I
"So, you see, Schoolmaster," said Oberleutnant von Scheldmann, "you French are a race of dogs. We are the real masters here, and, by Heaven, we have come to make you realise it. Your beloved defenders are running for their lives from the nation they ventured to defy a month ago. They are beaten, routed. What is it they say in your Latin books? 'Væ Victis.' Woe to the conquered!"
Gaston Baudel, schoolmaster in the little village of Pont Saverne, looked out of the window along the white road to Châlons-sur-Marne, four miles away. Between the poplar trees he could catch glimpses of it, and the river wound by its side, a broad ribbon of polished silver. From the road there rose, here and there, clouds of dust, telling of some battery or column on the move. The square of the little village, where he had lived for close on forty years, was crowded with German troops; the river was dirtied by hundreds of Germans, washing off the dust and blood; the inns echoed to German laughter and German songs, and, even as he looked, someone hurled a tray of glasses out of the window of the Lion d'Or into the street. His blood boiled with hate of the invading hosts that had so rudely aroused the sleepy, peaceful village, and he felt his self-control slipping, slipping....
"Get me some food," said the German suddenly. "We have hardly had one decent meal since your dogs of soldiers began running. Bring food and wine at once, so that I may go on and help to wipe the French and British scum from off the earth."
The insult was too much for Gaston Baudel. "May I be cursed," he shouted, "if I lift hand or foot to feed you and your like. I hate you all, for did you not kill my own father, when your soldiers overran France forty-four years ago! Go and find food elsewhere."
Von Scheldmann laughed to himself, amused at the Frenchman's rage. He leant out of the window, and called to his servant and another man, who were seated on the doorstep outside.

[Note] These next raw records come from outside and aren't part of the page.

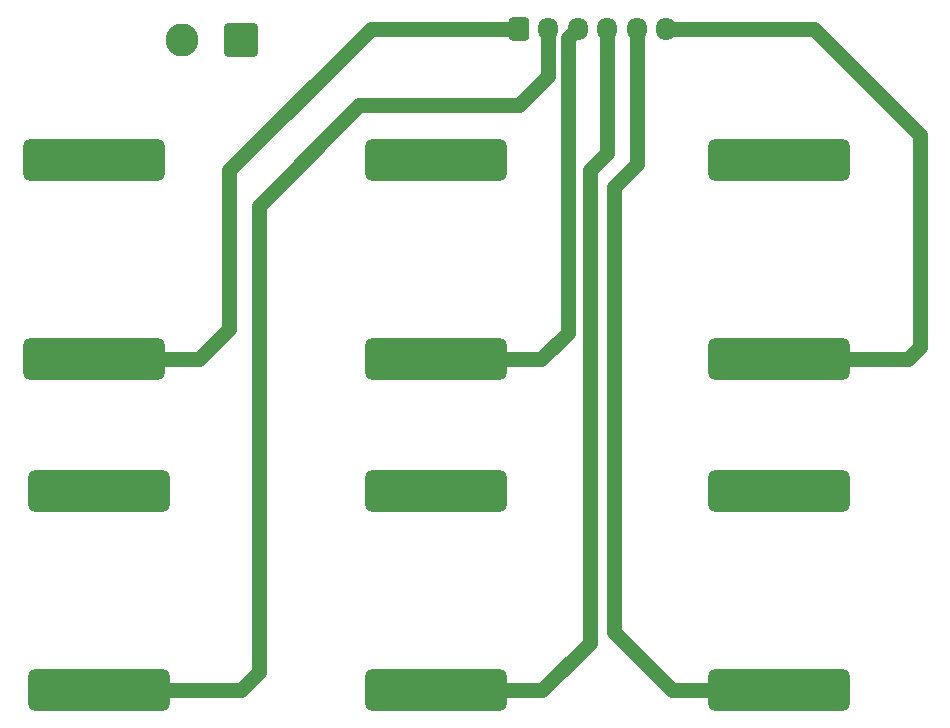
<source format=gbr>
%TF.GenerationSoftware,KiCad,Pcbnew,9.0.3*%
%TF.CreationDate,2026-02-15T20:10:58-06:00*%
%TF.ProjectId,relay board,72656c61-7920-4626-9f61-72642e6b6963,rev?*%
%TF.SameCoordinates,Original*%
%TF.FileFunction,Copper,L2,Bot*%
%TF.FilePolarity,Positive*%
%FSLAX46Y46*%
G04 Gerber Fmt 4.6, Leading zero omitted, Abs format (unit mm)*
G04 Created by KiCad (PCBNEW 9.0.3) date 2026-02-15 20:10:58*
%MOMM*%
%LPD*%
G01*
G04 APERTURE LIST*
G04 Aperture macros list*
%AMRoundRect*
0 Rectangle with rounded corners*
0 $1 Rounding radius*
0 $2 $3 $4 $5 $6 $7 $8 $9 X,Y pos of 4 corners*
0 Add a 4 corners polygon primitive as box body*
4,1,4,$2,$3,$4,$5,$6,$7,$8,$9,$2,$3,0*
0 Add four circle primitives for the rounded corners*
1,1,$1+$1,$2,$3*
1,1,$1+$1,$4,$5*
1,1,$1+$1,$6,$7*
1,1,$1+$1,$8,$9*
0 Add four rect primitives between the rounded corners*
20,1,$1+$1,$2,$3,$4,$5,0*
20,1,$1+$1,$4,$5,$6,$7,0*
20,1,$1+$1,$6,$7,$8,$9,0*
20,1,$1+$1,$8,$9,$2,$3,0*%
G04 Aperture macros list end*
%TA.AperFunction,ComponentPad*%
%ADD10RoundRect,0.250000X-0.600000X-0.725000X0.600000X-0.725000X0.600000X0.725000X-0.600000X0.725000X0*%
%TD*%
%TA.AperFunction,ComponentPad*%
%ADD11O,1.700000X1.950000*%
%TD*%
%TA.AperFunction,ComponentPad*%
%ADD12RoundRect,0.250001X1.149999X1.149999X-1.149999X1.149999X-1.149999X-1.149999X1.149999X-1.149999X0*%
%TD*%
%TA.AperFunction,ComponentPad*%
%ADD13C,2.800000*%
%TD*%
%TA.AperFunction,ComponentPad*%
%ADD14RoundRect,0.525000X-5.475000X-1.225000X5.475000X-1.225000X5.475000X1.225000X-5.475000X1.225000X0*%
%TD*%
%TA.AperFunction,Conductor*%
%ADD15C,1.270000*%
%TD*%
G04 APERTURE END LIST*
D10*
%TO.P,J1,1,Pin_1*%
%TO.N,Net-(J1-Pin_1)*%
X168000000Y-21000000D03*
D11*
%TO.P,J1,2,Pin_2*%
%TO.N,Net-(J1-Pin_2)*%
X170500000Y-21000000D03*
%TO.P,J1,3,Pin_3*%
%TO.N,Net-(J1-Pin_3)*%
X173000000Y-21000000D03*
%TO.P,J1,4,Pin_4*%
%TO.N,Net-(J1-Pin_4)*%
X175500000Y-21000000D03*
%TO.P,J1,5,Pin_5*%
%TO.N,Net-(J1-Pin_5)*%
X178000000Y-21000000D03*
%TO.P,J1,6,Pin_6*%
%TO.N,Net-(J1-Pin_6)*%
X180500000Y-21000000D03*
%TD*%
D12*
%TO.P,J2,1,Pin_1*%
%TO.N,+12v*%
X144500000Y-22000000D03*
D13*
%TO.P,J2,2,Pin_2*%
%TO.N,GND*%
X139500000Y-22000000D03*
%TD*%
D14*
%TO.P,K2,85*%
%TO.N,Net-(J1-Pin_2)*%
X132500000Y-77000000D03*
%TO.P,K2,86*%
%TO.N,+12v*%
X132500000Y-60125000D03*
%TD*%
%TO.P,K4,85*%
%TO.N,Net-(J1-Pin_4)*%
X161000000Y-77000000D03*
%TO.P,K4,86*%
%TO.N,+12v*%
X161000000Y-60125000D03*
%TD*%
%TO.P,K1,85*%
%TO.N,Net-(J1-Pin_1)*%
X132000000Y-49000000D03*
%TO.P,K1,86*%
%TO.N,+12v*%
X132000000Y-32125000D03*
%TD*%
%TO.P,K3,85*%
%TO.N,Net-(J1-Pin_3)*%
X161000000Y-49000000D03*
%TO.P,K3,86*%
%TO.N,+12v*%
X161000000Y-32125000D03*
%TD*%
%TO.P,K5,85*%
%TO.N,Net-(J1-Pin_5)*%
X190000000Y-77000000D03*
%TO.P,K5,86*%
%TO.N,+12v*%
X190000000Y-60125000D03*
%TD*%
%TO.P,K6,85*%
%TO.N,Net-(J1-Pin_6)*%
X190000000Y-49000000D03*
%TO.P,K6,86*%
%TO.N,+12v*%
X190000000Y-32125000D03*
%TD*%
D15*
%TO.N,Net-(J1-Pin_2)*%
X146000000Y-75500000D02*
X144500000Y-77000000D01*
X144500000Y-77000000D02*
X132000000Y-77000000D01*
X146000000Y-36000000D02*
X146000000Y-75500000D01*
X154500000Y-27500000D02*
X146000000Y-36000000D01*
X170500000Y-25000000D02*
X168000000Y-27500000D01*
X170500000Y-21000000D02*
X170500000Y-25000000D01*
X168000000Y-27500000D02*
X154500000Y-27500000D01*
%TO.N,Net-(J1-Pin_1)*%
X140927257Y-49000000D02*
X132000000Y-49000000D01*
X143500000Y-46427257D02*
X140927257Y-49000000D01*
X143500000Y-33000000D02*
X143500000Y-46427257D01*
X155500000Y-21000000D02*
X143500000Y-33000000D01*
X168000000Y-21000000D02*
X155500000Y-21000000D01*
%TO.N,Net-(J1-Pin_3)*%
X172186000Y-46741257D02*
X169927257Y-49000000D01*
X172186000Y-21814000D02*
X172186000Y-46741257D01*
X173000000Y-21000000D02*
X172186000Y-21814000D01*
X169927257Y-49000000D02*
X161000000Y-49000000D01*
%TO.N,Net-(J1-Pin_4)*%
X170000000Y-77000000D02*
X161000000Y-77000000D01*
X174000000Y-33000000D02*
X174000000Y-73000000D01*
X175500000Y-31500000D02*
X174000000Y-33000000D01*
X174000000Y-73000000D02*
X170000000Y-77000000D01*
X175500000Y-21000000D02*
X175500000Y-31500000D01*
%TO.N,Net-(J1-Pin_5)*%
X181000000Y-77000000D02*
X190000000Y-77000000D01*
X176064000Y-72064000D02*
X181000000Y-77000000D01*
X176064000Y-34436000D02*
X176064000Y-72064000D01*
X178000000Y-32500000D02*
X176064000Y-34436000D01*
X178000000Y-21000000D02*
X178000000Y-32500000D01*
%TO.N,Net-(J1-Pin_6)*%
X201000000Y-49000000D02*
X189000000Y-49000000D01*
X202000000Y-48000000D02*
X201000000Y-49000000D01*
X202000000Y-30000000D02*
X202000000Y-48000000D01*
X193000000Y-21000000D02*
X202000000Y-30000000D01*
X180500000Y-21000000D02*
X193000000Y-21000000D01*
%TD*%
M02*

</source>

"Tie this fighting cock up with something," he ordered, "and go to see if there is anyone else in the house."
An unarmed schoolmaster is no even match for two armed and burly Germans. Gaston Baudel kicked and struggled as he had never done before, but he was old and weak, his eyes were watery through much reading, and his arm had none of the strength of youth left in it. In a few seconds he lay gasping on the floor, while a German, kneeling on him, tied his hands behind his back with strips of his own bedsheets.

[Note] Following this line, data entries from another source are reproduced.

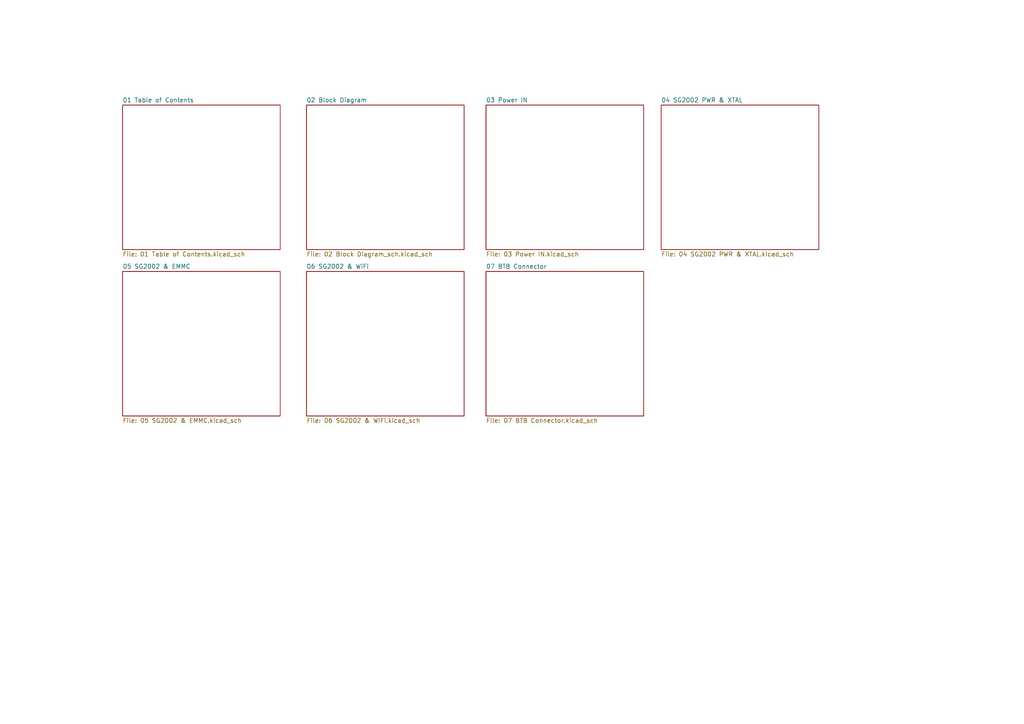
<source format=kicad_sch>
(kicad_sch
	(version 20231120)
	(generator "eeschema")
	(generator_version "8.0")
	(uuid "98fabb61-6447-47b1-bdf9-d68e6e716c3b")
	(paper "A4")
	(title_block
		(title "ReCamera Core")
		(date "2024-04-25")
		(rev "V1.0")
		(company "Vincent")
	)
	(lib_symbols)
	(sheet
		(at 140.97 78.74)
		(size 45.72 41.91)
		(fields_autoplaced yes)
		(stroke
			(width 0.1524)
			(type solid)
		)
		(fill
			(color 0 0 0 0.0000)
		)
		(uuid "43dd145b-b0be-48e7-b083-e67dd5115ff2")
		(property "Sheetname" "07 BTB Connector"
			(at 140.97 78.0284 0)
			(effects
				(font
					(size 1.27 1.27)
				)
				(justify left bottom)
			)
		)
		(property "Sheetfile" "07 BTB Connector.kicad_sch"
			(at 140.97 121.2346 0)
			(effects
				(font
					(size 1.27 1.27)
				)
				(justify left top)
			)
		)
		(instances
			(project "Recamera Core w WiFi 8GB v1.2"
				(path "/98fabb61-6447-47b1-bdf9-d68e6e716c3b"
					(page "8")
				)
			)
		)
	)
	(sheet
		(at 88.9 30.48)
		(size 45.72 41.91)
		(fields_autoplaced yes)
		(stroke
			(width 0.1524)
			(type solid)
		)
		(fill
			(color 0 0 0 0.0000)
		)
		(uuid "469e6dd6-17cf-4587-96b1-9d7810916bb7")
		(property "Sheetname" "02 Block Diagram"
			(at 88.9 29.7684 0)
			(effects
				(font
					(size 1.27 1.27)
				)
				(justify left bottom)
			)
		)
		(property "Sheetfile" "02 Block Diagram_sch.kicad_sch"
			(at 88.9 72.9746 0)
			(effects
				(font
					(size 1.27 1.27)
				)
				(justify left top)
			)
		)
		(instances
			(project "Recamera Core w WiFi 8GB v1.2"
				(path "/98fabb61-6447-47b1-bdf9-d68e6e716c3b"
					(page "3")
				)
			)
		)
	)
	(sheet
		(at 35.56 78.74)
		(size 45.72 41.91)
		(fields_autoplaced yes)
		(stroke
			(width 0.1524)
			(type solid)
		)
		(fill
			(color 0 0 0 0.0000)
		)
		(uuid "62d10cbd-e5ad-46e2-b119-d2cffd23cfc0")
		(property "Sheetname" "05 SG2002 & EMMC"
			(at 35.56 78.0284 0)
			(effects
				(font
					(size 1.27 1.27)
				)
				(justify left bottom)
			)
		)
		(property "Sheetfile" "05 SG2002 & EMMC.kicad_sch"
			(at 35.56 121.2346 0)
			(effects
				(font
					(size 1.27 1.27)
				)
				(justify left top)
			)
		)
		(instances
			(project "Recamera Core w WiFi 8GB v1.2"
				(path "/98fabb61-6447-47b1-bdf9-d68e6e716c3b"
					(page "6")
				)
			)
		)
	)
	(sheet
		(at 35.56 30.48)
		(size 45.72 41.91)
		(fields_autoplaced yes)
		(stroke
			(width 0.1524)
			(type solid)
		)
		(fill
			(color 0 0 0 0.0000)
		)
		(uuid "6f369342-07b0-43a9-b5fe-36d13ffad427")
		(property "Sheetname" "01 Table of Contents"
			(at 35.56 29.7684 0)
			(effects
				(font
					(size 1.27 1.27)
				)
				(justify left bottom)
			)
		)
		(property "Sheetfile" "01 Table of Contents.kicad_sch"
			(at 35.56 72.9746 0)
			(effects
				(font
					(size 1.27 1.27)
				)
				(justify left top)
			)
		)
		(instances
			(project "Recamera Core w WiFi 8GB v1.2"
				(path "/98fabb61-6447-47b1-bdf9-d68e6e716c3b"
					(page "2")
				)
			)
		)
	)
	(sheet
		(at 140.97 30.48)
		(size 45.72 41.91)
		(fields_autoplaced yes)
		(stroke
			(width 0.1524)
			(type solid)
		)
		(fill
			(color 0 0 0 0.0000)
		)
		(uuid "81731021-d16f-46fa-ae68-f8c422937711")
		(property "Sheetname" "03 Power IN"
			(at 140.97 29.7684 0)
			(effects
				(font
					(size 1.27 1.27)
				)
				(justify left bottom)
			)
		)
		(property "Sheetfile" "03 Power IN.kicad_sch"
			(at 140.97 72.9746 0)
			(effects
				(font
					(size 1.27 1.27)
				)
				(justify left top)
			)
		)
		(instances
			(project "Recamera Core w WiFi 8GB v1.2"
				(path "/98fabb61-6447-47b1-bdf9-d68e6e716c3b"
					(page "4")
				)
			)
		)
	)
	(sheet
		(at 88.9 78.74)
		(size 45.72 41.91)
		(fields_autoplaced yes)
		(stroke
			(width 0.1524)
			(type solid)
		)
		(fill
			(color 0 0 0 0.0000)
		)
		(uuid "879aeea4-f5be-4634-9bdc-2a3a4c73781c")
		(property "Sheetname" "06 SG2002 & WiFi"
			(at 88.9 78.0284 0)
			(effects
				(font
					(size 1.27 1.27)
				)
				(justify left bottom)
			)
		)
		(property "Sheetfile" "06 SG2002 & WiFi.kicad_sch"
			(at 88.9 121.2346 0)
			(effects
				(font
					(size 1.27 1.27)
				)
				(justify left top)
			)
		)
		(instances
			(project "Recamera Core w WiFi 8GB v1.2"
				(path "/98fabb61-6447-47b1-bdf9-d68e6e716c3b"
					(page "7")
				)
			)
		)
	)
	(sheet
		(at 191.77 30.48)
		(size 45.72 41.91)
		(fields_autoplaced yes)
		(stroke
			(width 0.1524)
			(type solid)
		)
		(fill
			(color 0 0 0 0.0000)
		)
		(uuid "cf33e703-2acf-45ef-95ac-77ca8b406a7e")
		(property "Sheetname" "04 SG2002 PWR & XTAL"
			(at 191.77 29.7684 0)
			(effects
				(font
					(size 1.27 1.27)
				)
				(justify left bottom)
			)
		)
		(property "Sheetfile" "04 SG2002 PWR & XTAL.kicad_sch"
			(at 191.77 72.9746 0)
			(effects
				(font
					(size 1.27 1.27)
				)
				(justify left top)
			)
		)
		(instances
			(project "Recamera Core w WiFi 8GB v1.2"
				(path "/98fabb61-6447-47b1-bdf9-d68e6e716c3b"
					(page "5")
				)
			)
		)
	)
	(sheet_instances
		(path "/"
			(page "1")
		)
	)
)
</source>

"Now, you pig," said von Scheldmann when the soldiers had gone off to search the house, "remember that you are the conquered dog of a conquered race, and that my sword thirsts for French blood," and he added meaning to his words by drawing his weapon and pricking the schoolmaster's thin legs with it. "If I don't get food in a few minutes, I shall have to run this through your body."

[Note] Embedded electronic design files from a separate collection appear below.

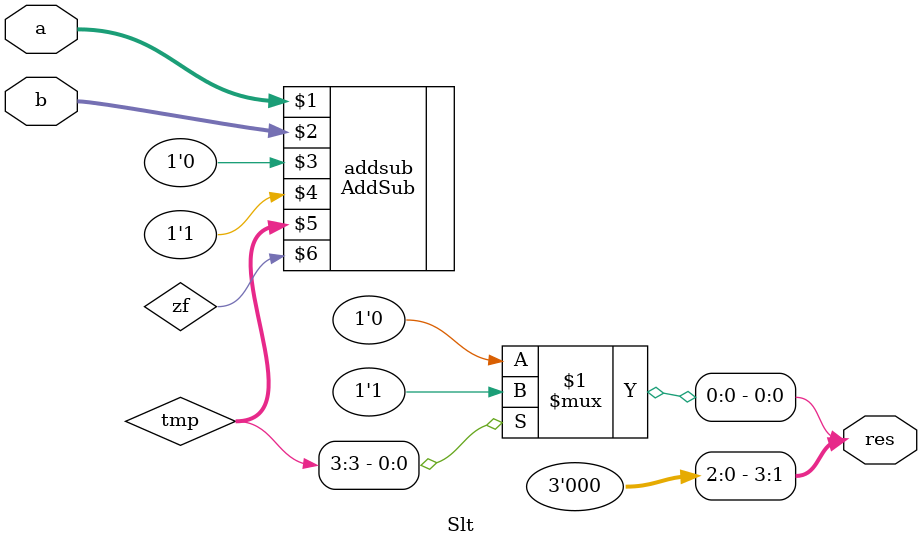
<source format=v>
`ifndef SLT_V_
`define SLT_V_

`include "adder.v"
module Slt
#(parameter INPUTSIZE = 4)
(
	input [INPUTSIZE - 1:0] a,
	input [INPUTSIZE - 1:0] b,
	output [INPUTSIZE - 1:0] res
);
	wire [INPUTSIZE - 1:0] tmp;
	wire zf;
	AddSub #(.INPUTSIZE(INPUTSIZE)) addsub( a, b, 1'b0, 1'b1, tmp, zf);
		
	assign res = tmp[3] ? 1'b1 : 1'b0;

endmodule

`endif
</source>
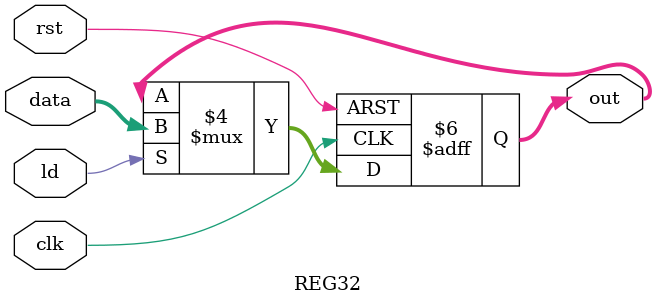
<source format=sv>
`timescale 1ns/1ns

module REG16(input rst, clk, ld, input [15:0]data, output reg [15:0]out);

  
  always @(posedge clk,posedge rst) begin
    
      if(rst) out<=16'b0;
        
      else if(ld==1) out<=data;
        
      else out<=out;
  end
    
    
endmodule

`timescale 1ns/1ns

module REG32(input rst, clk, ld, input [31:0]data, output reg [31:0]out);

  
  always @(posedge clk,posedge rst) begin
    
      if(rst) out<=31'b0;
        
      else if(ld==1) out<=data;
        
      else out<=out;
  end
    
    
endmodule

</source>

Gaston Baudel had heard too much of war to put any trust in what we call "civilisation," which is, at best, merely a cloak that hides the savage beneath. He knew that the command to kill and pillage was more than enough to bring forth all the latent passions which man has tried to conceal since the days when he first clothed himself in skins; that it was no idle threat on the part of the German officer. He lay, then, in silence, on the floor of his own schoolroom, until the two soldiers returned, dragging between them the terrified Rosine, his old housekeeper.